Hinokitiol, alternatively known as β-thujaplicin, is a tropolone-associated natural compound with antimicrobial, anti-inflammatory and antitumor activity. The present study initially examined the cytotoxic effect of hinokitiol on mammosphere cells derived from AS-B244 or MDA-MB-231 human breast cancer cells. The results revealed that the IC₅₀ values of hinokitiol for AS-B244 or MDA-MB-231 cells were 33.6±8.8 and 46.6±7.5 µM, respectively (Fig. 1A and B). Furthermore, the present study determined whether hinokitiol exhibited an inhibitory effect on the VM activity of BCSCs at concentrations below the IC₅₀. The mammosphere cells derived from AS-B244 or MDA-MB-231 cells were treated with 1 or 10 µM hinokitiol for 24 h and seeded into Matrigel-coated microwells for the analysis of in vitro VM activity in the presence of hinokitiol. Treatment with hinokitiol dose-dependently inhibited the VM activity of AS-B244 (Fig. 1C; 1 µM, P=0.041; 10 µM, P=1.18×10⁻⁹) or MDA-MB-231 (Fig. 1D; 1 µM, P=0.0102; 10 µM, P=1.30×10⁻⁸) mammosphere cells. These results indicate that hinokitiol may inhibit VM activity of BCSCs.

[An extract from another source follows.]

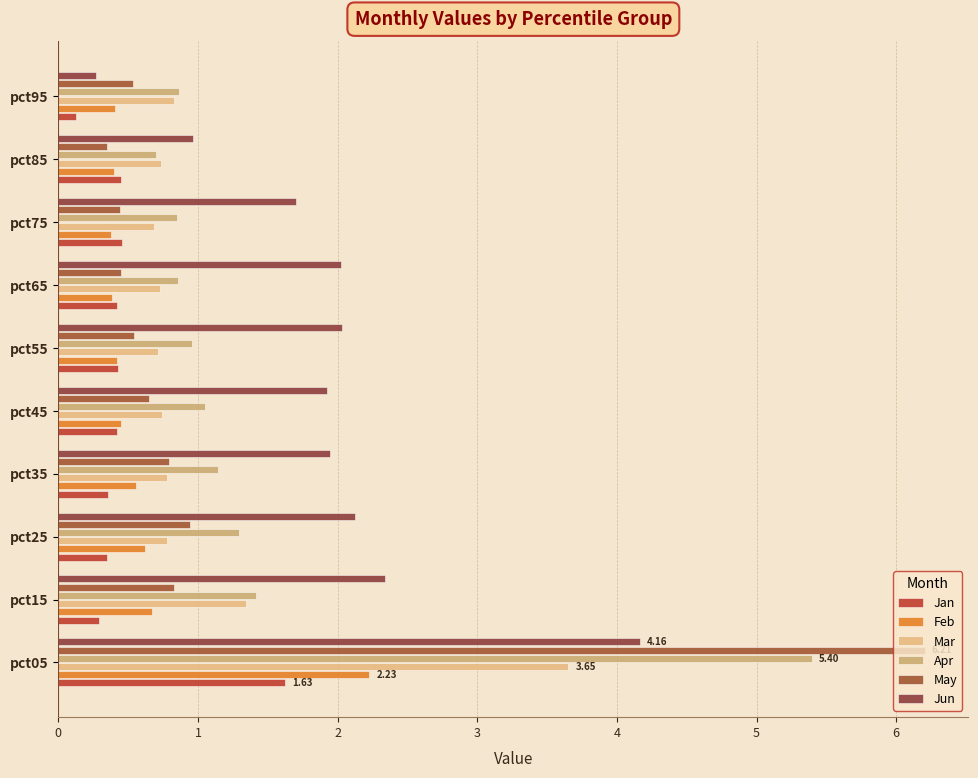

Count the number of data series in this chart.

6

A previous study demonstrated that the VM activity of BCSCs is mediated by the activation of EGF/EGFR (8). The present study examined the effect of hinokitiol on EGFR expression. In the western blot analysis, the protein level of EGFR in AS-B244 or MDA-MB-231 mammosphere cells was downregulated in a dose-dependent manner by hinokitiol (Fig. 2A). The present study examined whether hinokitiol affected the mRNA expression of EGFR. In the RT-qPCR analysis, the mRNA level of EGFR in AS-B244 or MDA-MB-231 mammosphere cells did not change with hinokitiol treatment (Fig. 2B; AS-B244, P=0.1088; MDA-MB-231, P=0.0502). Previous studies have reported that surface EGFR expression may be regulated by the proteasomal protein degradation pathway (25,26). The present study examined the protein stability of EGFR following hinokitiol treatment, and the results indicated that hinokitiol decreased EGFR protein stability in AS-B244 mammosphere cells (Fig. 3).

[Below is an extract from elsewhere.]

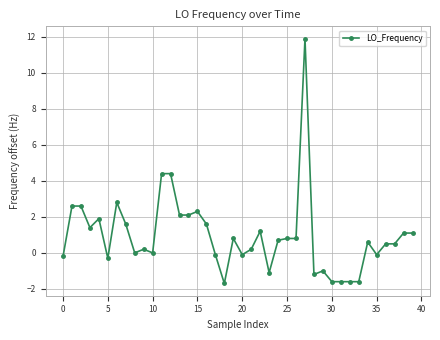

True or false: there are more than 1 points higher than both neighbors.

True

The present study determined whether the downregulation of EGFR protein expression by hinokitiol in BCSCs was mediated by the proteasomal degradation pathway. Following co-treatment in combination with MG132, a proteasome inhibitor, hinokitiol lost the ability to inhibit EGFR protein expression in AS-B244 or MDA-MB-231 mammosphere cells (Fig. 4A). The VM inhibition activity of hinokitiol in AS-B244 mammosphere cells was additionally reversed by MG132 treatment (Fig. 4B; P=2.64×10⁻⁴). These results suggest that the VM inhibition activity of hinokitiol in breast cancer stem/progenitor cells may be mediated by proteasomal degradation of EGFR.